English painter (1923–1997)

Clifford Fishwick (21 June 1923 in Accrington, Lancashire – 22 January 1997 in Exeter) was a painter and Principal of Exeter College of Art and Design who exhibited regularly with the Newlyn and Penwith Societies. Fishwick is regarded as an important if underrated figure in post-war British painting.

Fishwick attended the Liverpool School of Art. He began teaching at Exeter College of Art and Design in 1947 and was principal from 1958 to 1984. He was a member of the Kenn Group of Artists (along with Michael Mason - a former student of his, William Ruscoe, John Maltby, Amy Elton, Frank Middleditch, Rowland Hill, Peter Thursby and others) and exhibited in the group's annual shows regularly, often in the gallery of the Royal Albert Memorial Museum, but also further afield.

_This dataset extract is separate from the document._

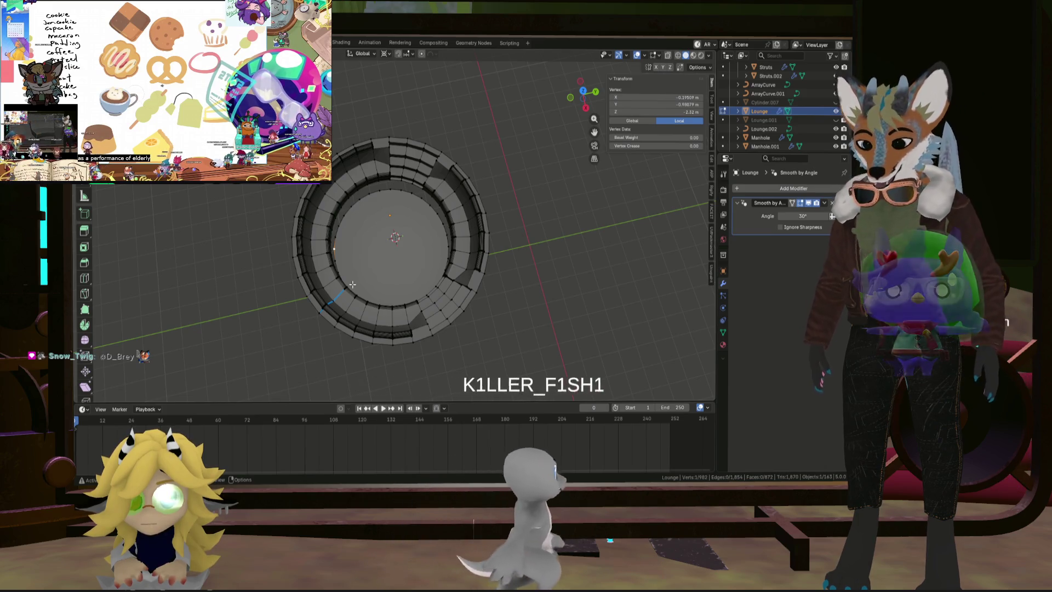
{"action": "key", "text": "KP_Divide"}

Fishwick had a close association with Peter Lanyon and was a member of the Newlyn Society of Artists from 1952 to 1983. Fishwick exhibited widely, including at the Royal Academy and the Penwith Society of Arts.
Fishwick lived with his artist wife Patricia (b. 1929) in Topsham, Devon.

A painting titled At the Wheel of Boojum signed and dated 'Clifford Fishwick '56' was sold at Christie's in 2012 for £2000.

After his death, retrospective exhibitions were held in Exeter and Plymouth. His work is held at the British Museum in London, University of Plymouth, Plymouth City Museum and Art Gallery, Royal Albert Memorial Museum, Exeter, and University of Exeter.